In the tomato variety notes below, which company sent the Early Big Red seeds?

(Excerpt provided begins)

Sunsugar-one of the few hybrids we grow. this is the best tasting cherry tomato we grow by far. these orange beauties are early , prolific and tasty as well as our best selling cherry mater. once people taste them, they tend to get addicted.
Early Girl-We felt we needed a red hybrid to replace Big Beef so we are trying early Girl, one of the oldest of the hybrid tomato varieties. I have not grown an early girl tomato in probably 20 years. We will see if we like them.
Early Big Red-I have no idea what these will be like. We ordered something from Schumway's and they sent us this "experimental Variety" to try so I started some seeds from the packet. Sounds like they are red, big and early. they just might be our hybrid replacement for Big Beef
Opalka-Eugene found a volunteer Opalka plant last year that was true to type and saved seed. Maybe these will be pure and we can start growing them again. Though with the Amish paste being as good tasting and far more prolific I don't know why we would continue to grow this variety other than for old times sake.
Sunray-we got these from our friend Wyatt. these are a beautiful yellow orange fruit, egg shaped with great flavor and an heirloom, though I do not know the history of them.
Yellow Pear-A pear shaped cherry tomato that is yellow. these are perhaps better to look at than to eat, though they are one of our most popular sellers.
Green Grape-This is reported to be one of the oldest heirloom tomatoes around. these produce a green round fruit a bit smaller than a golf ball with a really nice taste. We have not grown these in several years but i found some seed from 2002 and decided to see if the seed was still viable. I started about 150 seeds and got 10 plants which should be more than enough as they are prolific and due to their color not our best seller (though once people eat one they are usually hooked)
Matina-an early red tomato we got to try as a hoop house tomato. I know nothing about them other than they have a strange shaped leaf and will be big plants and they are an heirloom.

So that is the list of the 20 kinds of tomatoes we will be growing this year


valereee said...

Oooh, I'm planning to make tomato paste this year, so I'm going to be looking for lots of paste tomatoes.

Cool on the GL-18. I'll have to try that one when I get a chance to get to the Oxford FM this year.

OhioMom said...

Oh I am drooling here, I have to find a way to make it down your way this year.

(Excerpt provided ends)
(Listed records begins)

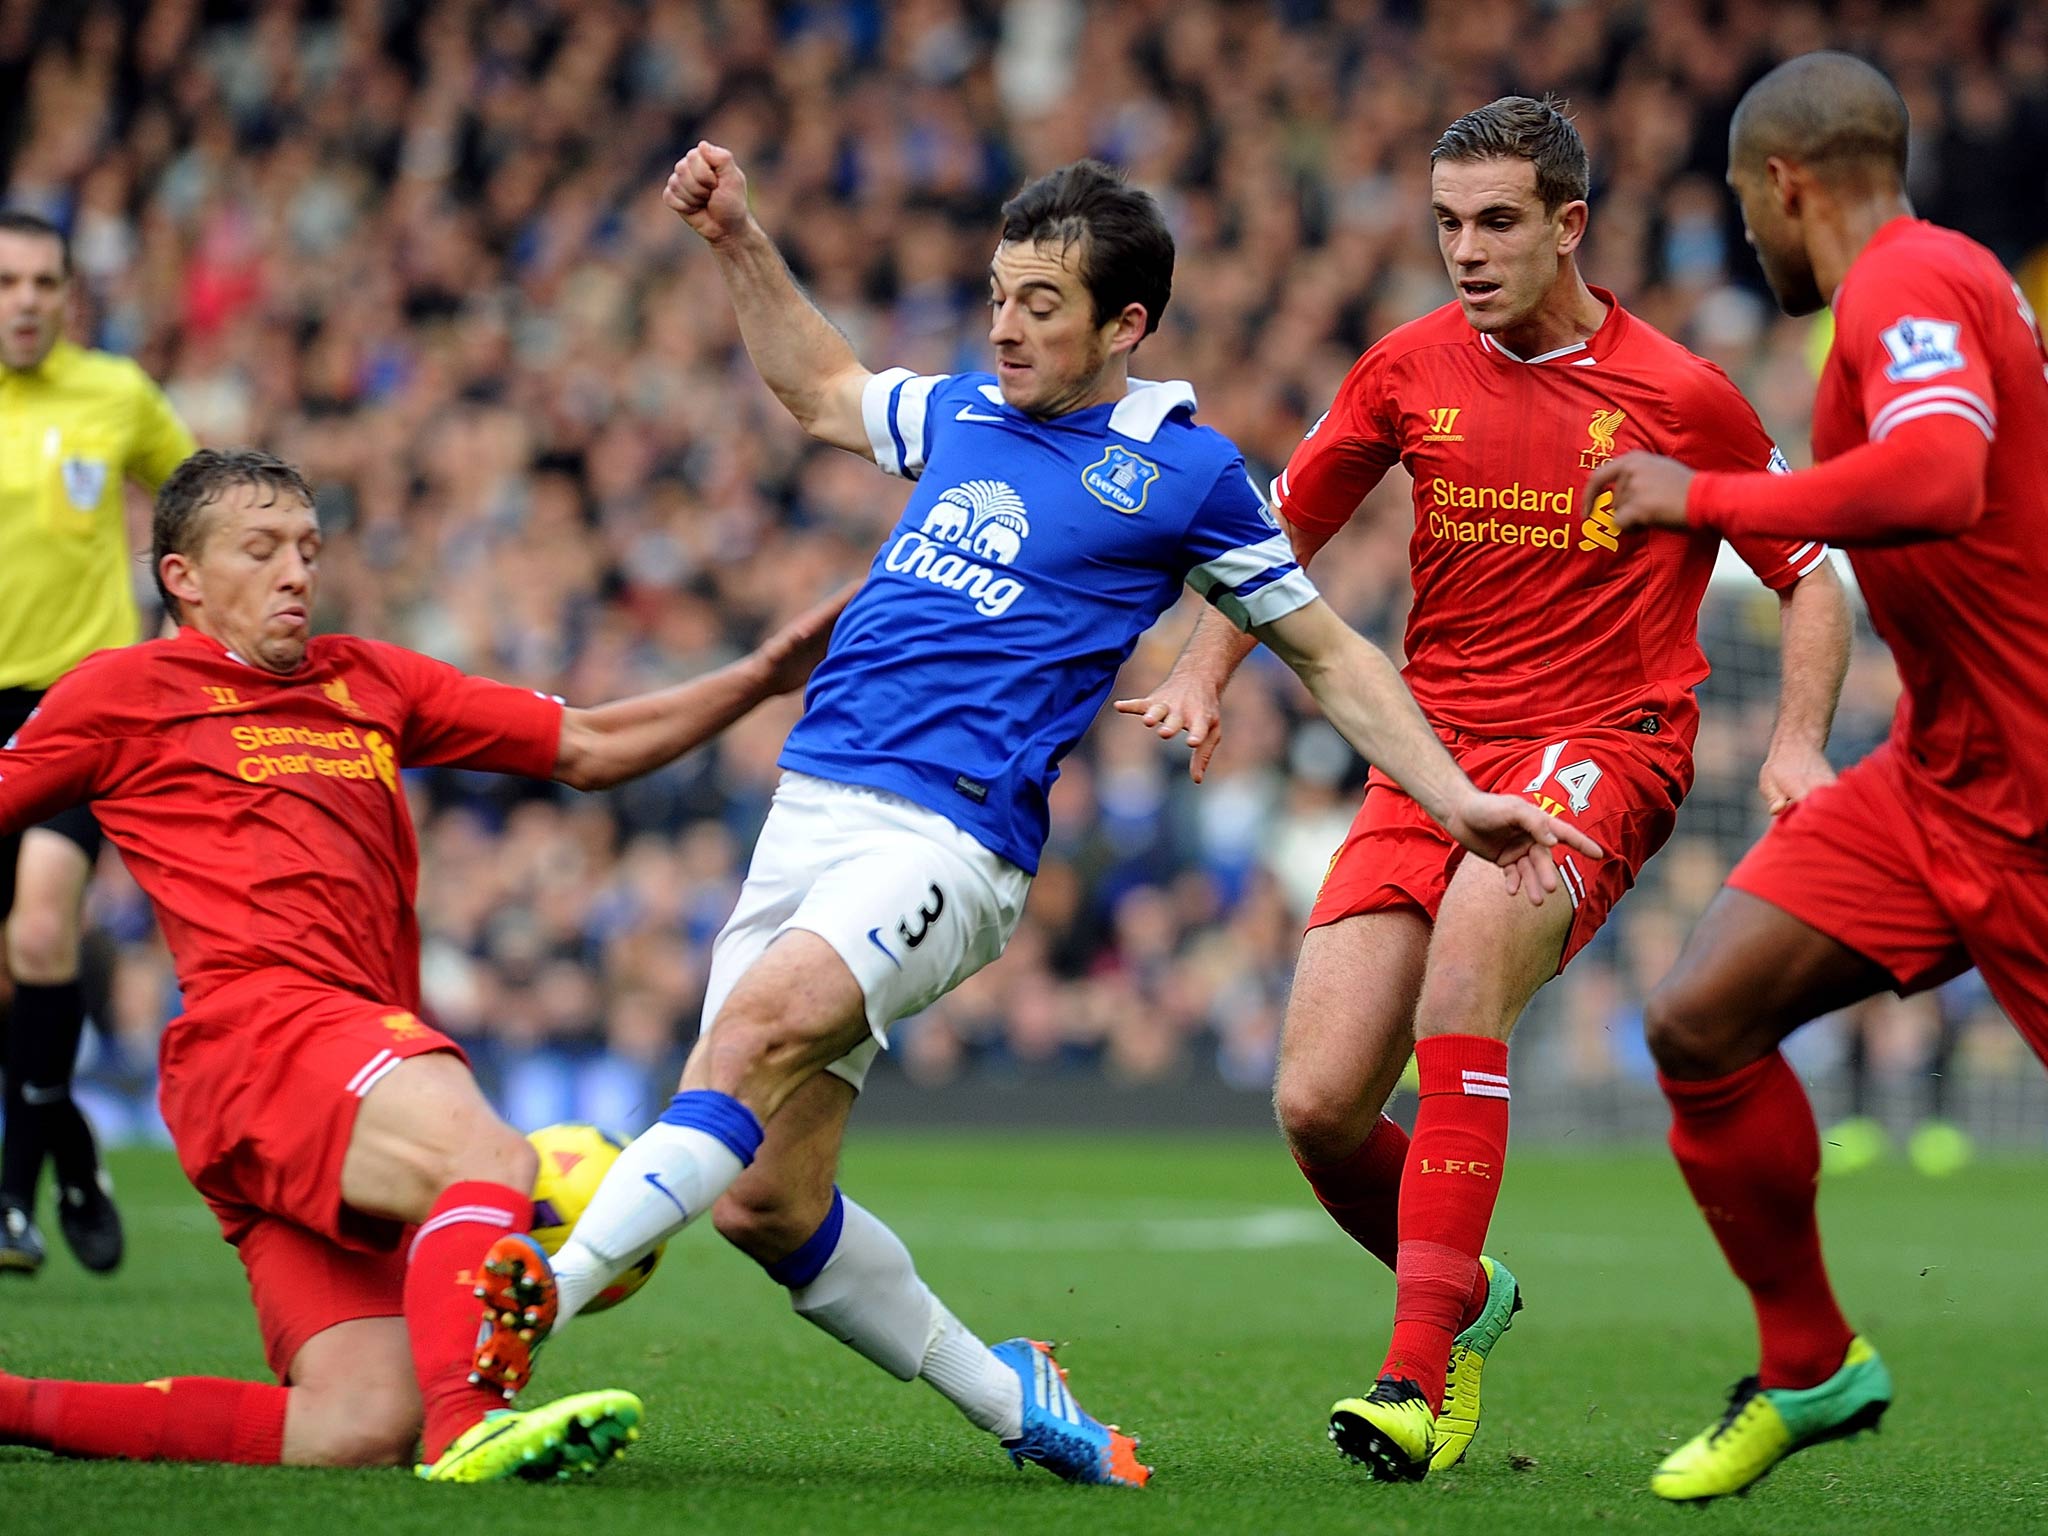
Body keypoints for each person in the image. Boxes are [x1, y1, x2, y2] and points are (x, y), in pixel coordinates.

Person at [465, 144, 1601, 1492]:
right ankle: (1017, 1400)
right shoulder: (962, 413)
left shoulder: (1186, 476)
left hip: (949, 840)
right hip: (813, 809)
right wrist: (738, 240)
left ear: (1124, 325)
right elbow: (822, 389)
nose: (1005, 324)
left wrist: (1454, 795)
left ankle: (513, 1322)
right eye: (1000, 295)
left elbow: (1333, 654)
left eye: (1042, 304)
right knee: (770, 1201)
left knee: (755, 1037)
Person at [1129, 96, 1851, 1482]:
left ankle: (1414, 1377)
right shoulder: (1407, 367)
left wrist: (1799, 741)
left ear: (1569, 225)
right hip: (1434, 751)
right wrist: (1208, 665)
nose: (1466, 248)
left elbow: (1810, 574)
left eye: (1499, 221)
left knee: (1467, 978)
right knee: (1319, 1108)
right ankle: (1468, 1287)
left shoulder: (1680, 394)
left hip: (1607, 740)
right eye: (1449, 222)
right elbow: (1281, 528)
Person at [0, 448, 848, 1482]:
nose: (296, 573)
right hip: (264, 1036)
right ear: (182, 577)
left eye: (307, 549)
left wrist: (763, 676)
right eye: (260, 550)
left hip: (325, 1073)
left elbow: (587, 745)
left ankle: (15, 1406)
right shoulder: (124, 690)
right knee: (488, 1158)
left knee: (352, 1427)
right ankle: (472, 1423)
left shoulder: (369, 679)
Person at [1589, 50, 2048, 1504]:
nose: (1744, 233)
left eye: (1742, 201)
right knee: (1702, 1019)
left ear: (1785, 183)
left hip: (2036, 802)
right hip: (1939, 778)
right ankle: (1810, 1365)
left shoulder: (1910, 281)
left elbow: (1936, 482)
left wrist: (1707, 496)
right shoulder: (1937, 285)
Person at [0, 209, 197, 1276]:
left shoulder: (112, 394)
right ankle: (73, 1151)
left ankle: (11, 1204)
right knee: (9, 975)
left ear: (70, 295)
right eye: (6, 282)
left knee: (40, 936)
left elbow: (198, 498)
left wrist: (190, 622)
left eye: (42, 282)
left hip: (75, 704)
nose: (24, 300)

(Listed records ends)
(Listed records begins)

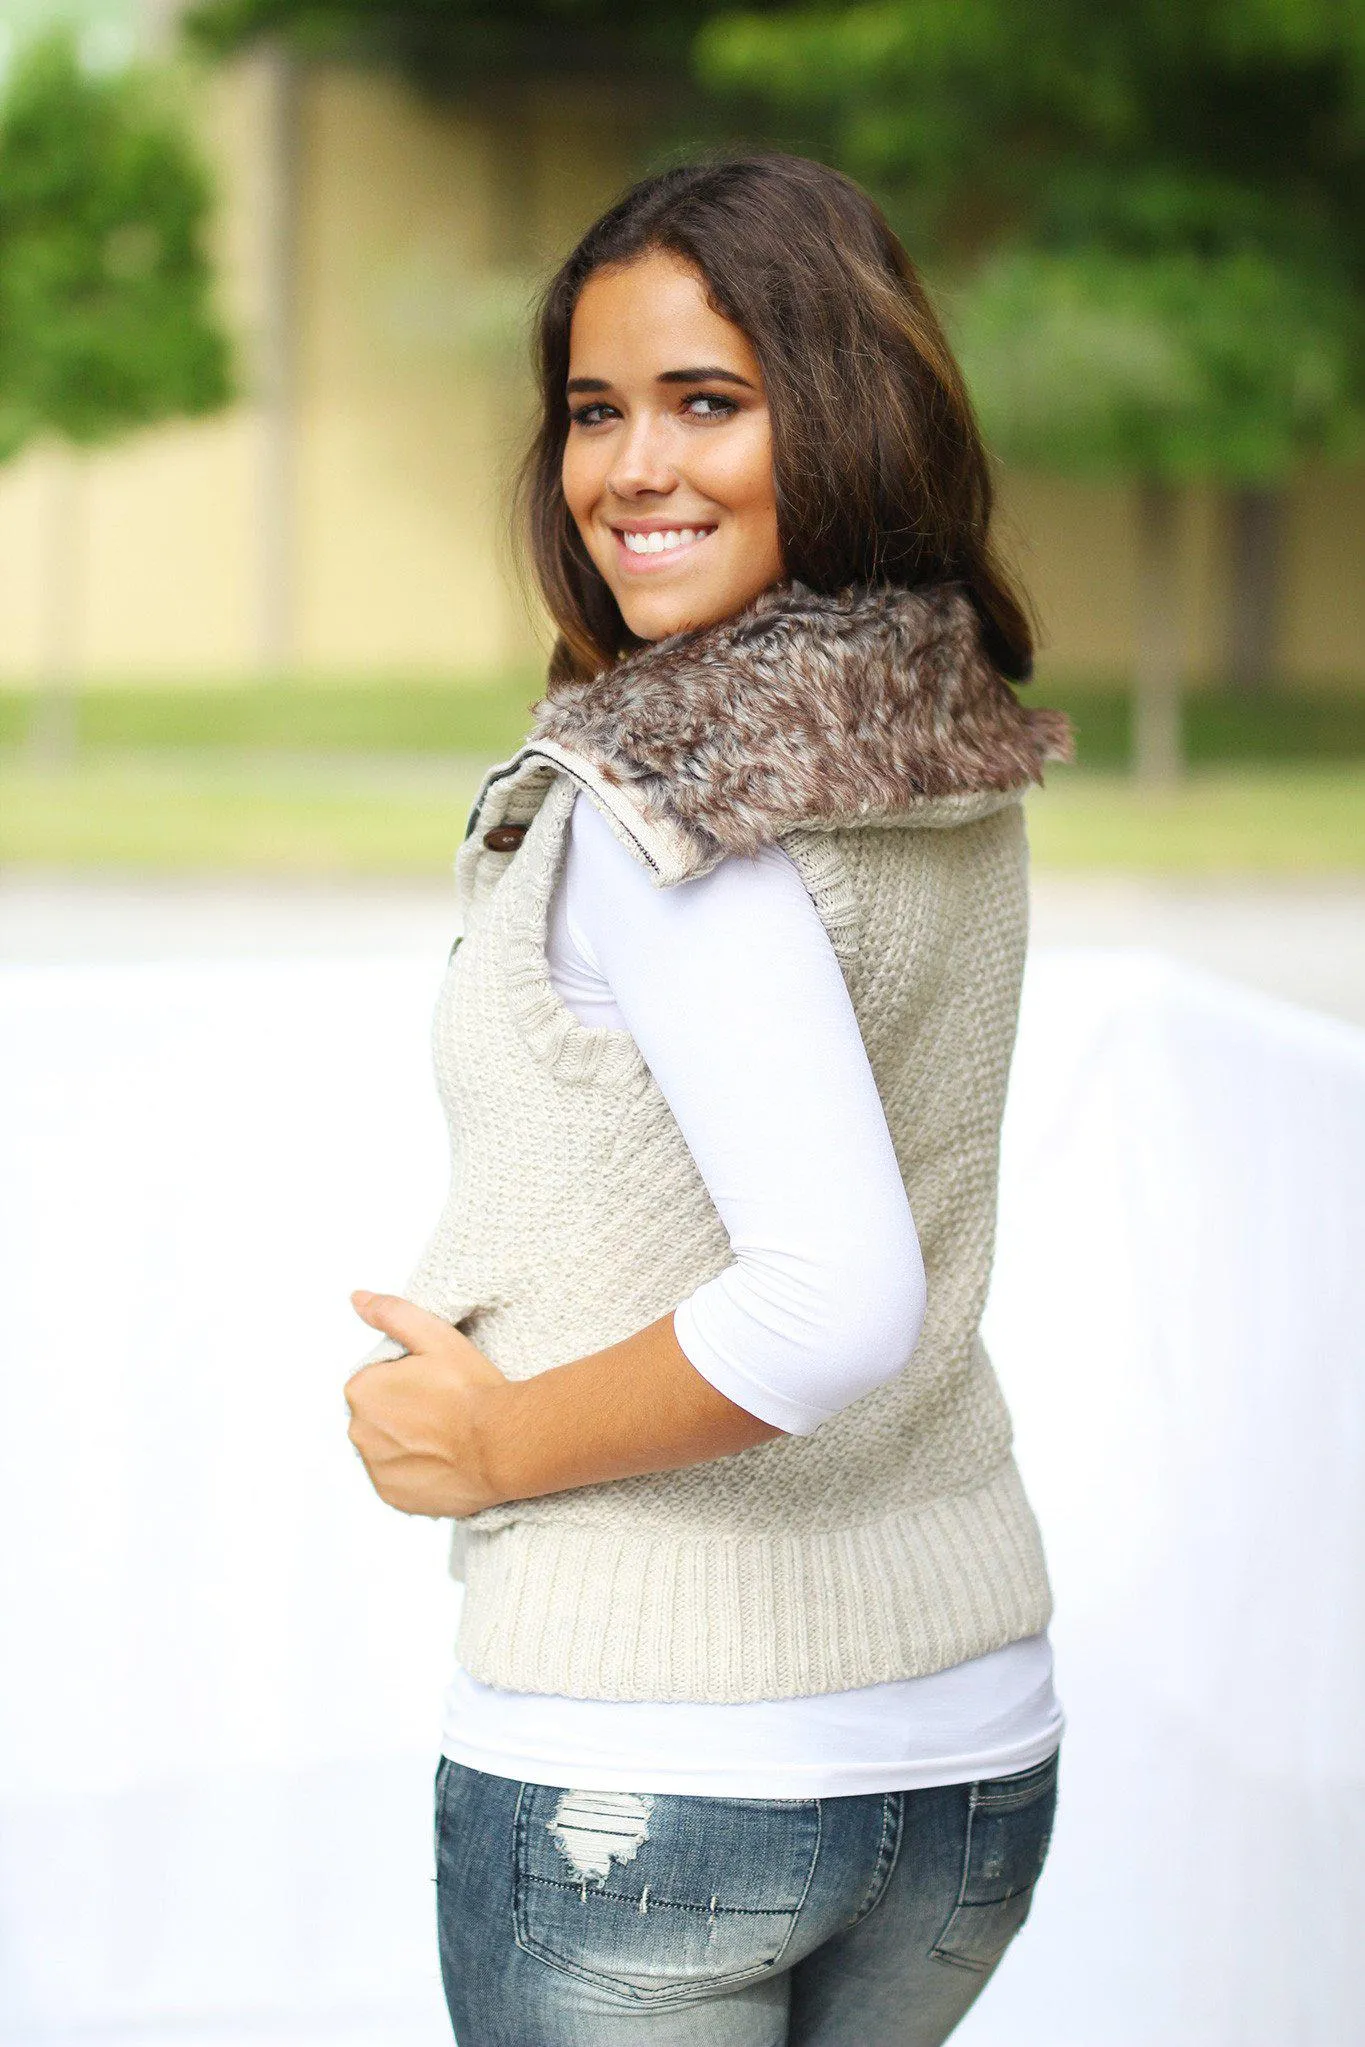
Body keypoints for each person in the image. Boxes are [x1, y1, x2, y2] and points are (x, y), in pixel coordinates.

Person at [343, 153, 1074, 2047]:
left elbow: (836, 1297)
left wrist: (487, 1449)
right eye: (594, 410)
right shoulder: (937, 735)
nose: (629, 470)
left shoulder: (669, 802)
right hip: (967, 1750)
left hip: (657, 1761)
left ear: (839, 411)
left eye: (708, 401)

(Listed records ends)

- **Solution below**:
Schumway's